Entries provided
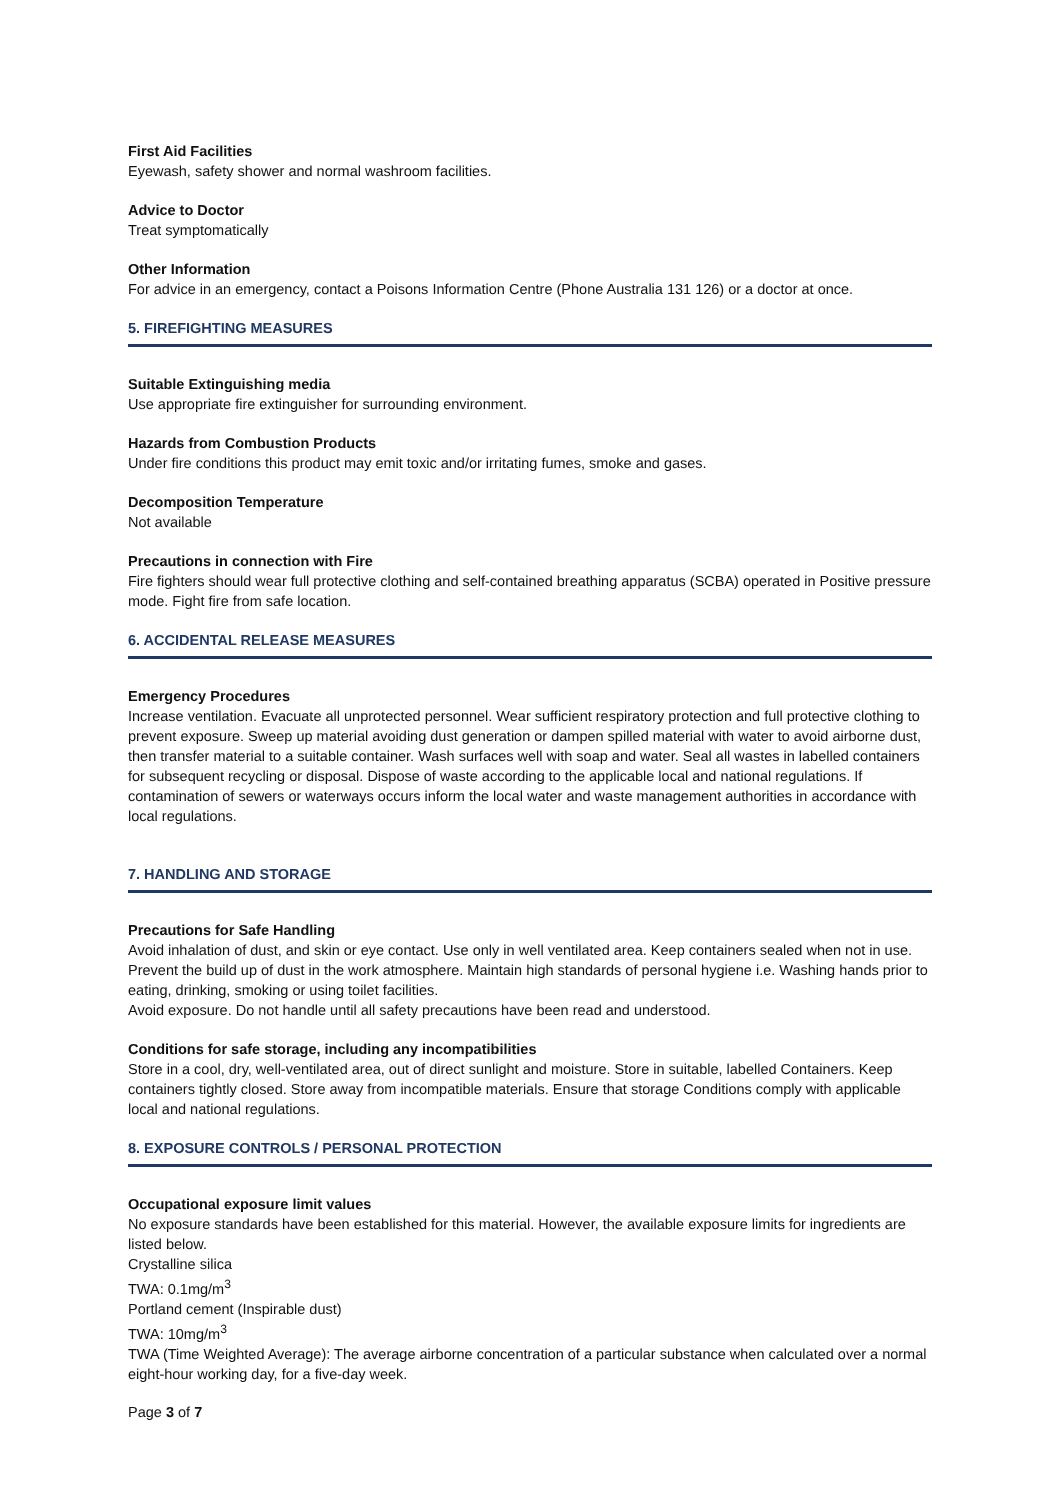First Aid Facilities
Eyewash, safety shower and normal washroom facilities.
Advice to Doctor
Treat symptomatically
Other Information
For advice in an emergency, contact a Poisons Information Centre (Phone Australia 131 126) or a doctor at once.
5. FIREFIGHTING MEASURES
Suitable Extinguishing media
Use appropriate fire extinguisher for surrounding environment.
Hazards from Combustion Products
Under fire conditions this product may emit toxic and/or irritating fumes, smoke and gases.
Decomposition Temperature
Not available
Precautions in connection with Fire
Fire fighters should wear full protective clothing and self-contained breathing apparatus (SCBA) operated in Positive pressure mode. Fight fire from safe location.
6. ACCIDENTAL RELEASE MEASURES
Emergency Procedures
Increase ventilation. Evacuate all unprotected personnel. Wear sufficient respiratory protection and full protective clothing to prevent exposure. Sweep up material avoiding dust generation or dampen spilled material with water to avoid airborne dust, then transfer material to a suitable container. Wash surfaces well with soap and water. Seal all wastes in labelled containers for subsequent recycling or disposal. Dispose of waste according to the applicable local and national regulations. If contamination of sewers or waterways occurs inform the local water and waste management authorities in accordance with local regulations.
7. HANDLING AND STORAGE
Precautions for Safe Handling
Avoid inhalation of dust, and skin or eye contact. Use only in well ventilated area. Keep containers sealed when not in use. Prevent the build up of dust in the work atmosphere. Maintain high standards of personal hygiene i.e. Washing hands prior to eating, drinking, smoking or using toilet facilities.
Avoid exposure. Do not handle until all safety precautions have been read and understood.
Conditions for safe storage, including any incompatibilities
Store in a cool, dry, well-ventilated area, out of direct sunlight and moisture. Store in suitable, labelled Containers. Keep containers tightly closed. Store away from incompatible materials. Ensure that storage Conditions comply with applicable local and national regulations.
8. EXPOSURE CONTROLS / PERSONAL PROTECTION
Occupational exposure limit values
No exposure standards have been established for this material. However, the available exposure limits for ingredients are listed below.
Crystalline silica
TWA: 0.1mg/m<sup>3</sup>
Portland cement (Inspirable dust)
TWA: 10mg/m<sup>3</sup>
TWA (Time Weighted Average): The average airborne concentration of a particular substance when calculated over a normal eight-hour working day, for a five-day week.
Page 3 of 7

What you will do
For this exercise, transcribe the data exactly but without its pictures.

Response to the task
First Aid Facilities
Eyewash, safety shower and normal washroom facilities.
Advice to Doctor
Treat symptomatically
Other Information
For advice in an emergency, contact a Poisons Information Centre (Phone Australia 131 126) or a doctor at once.
5. FIREFIGHTING MEASURES
Suitable Extinguishing media
Use appropriate fire extinguisher for surrounding environment.
Hazards from Combustion Products
Under fire conditions this product may emit toxic and/or irritating fumes, smoke and gases.
Decomposition Temperature
Not available
Precautions in connection with Fire
Fire fighters should wear full protective clothing and self-contained breathing apparatus (SCBA) operated in Positive pressure mode. Fight fire from safe location.
6. ACCIDENTAL RELEASE MEASURES
Emergency Procedures
Increase ventilation. Evacuate all unprotected personnel. Wear sufficient respiratory protection and full protective clothing to prevent exposure. Sweep up material avoiding dust generation or dampen spilled material with water to avoid airborne dust, then transfer material to a suitable container. Wash surfaces well with soap and water. Seal all wastes in labelled containers for subsequent recycling or disposal. Dispose of waste according to the applicable local and national regulations. If contamination of sewers or waterways occurs inform the local water and waste management authorities in accordance with local regulations.
7. HANDLING AND STORAGE
Precautions for Safe Handling
Avoid inhalation of dust, and skin or eye contact. Use only in well ventilated area. Keep containers sealed when not in use. Prevent the build up of dust in the work atmosphere. Maintain high standards of personal hygiene i.e. Washing hands prior to eating, drinking, smoking or using toilet facilities.
Avoid exposure. Do not handle until all safety precautions have been read and understood.
Conditions for safe storage, including any incompatibilities
Store in a cool, dry, well-ventilated area, out of direct sunlight and moisture. Store in suitable, labelled Containers. Keep containers tightly closed. Store away from incompatible materials. Ensure that storage Conditions comply with applicable local and national regulations.
8. EXPOSURE CONTROLS / PERSONAL PROTECTION
Occupational exposure limit values
No exposure standards have been established for this material. However, the available exposure limits for ingredients are listed below.
Crystalline silica
TWA: 0.1mg/m<sup>3</sup>
Portland cement (Inspirable dust)
TWA: 10mg/m<sup>3</sup>
TWA (Time Weighted Average): The average airborne concentration of a particular substance when calculated over a normal eight-hour working day, for a five-day week.
Page 3 of 7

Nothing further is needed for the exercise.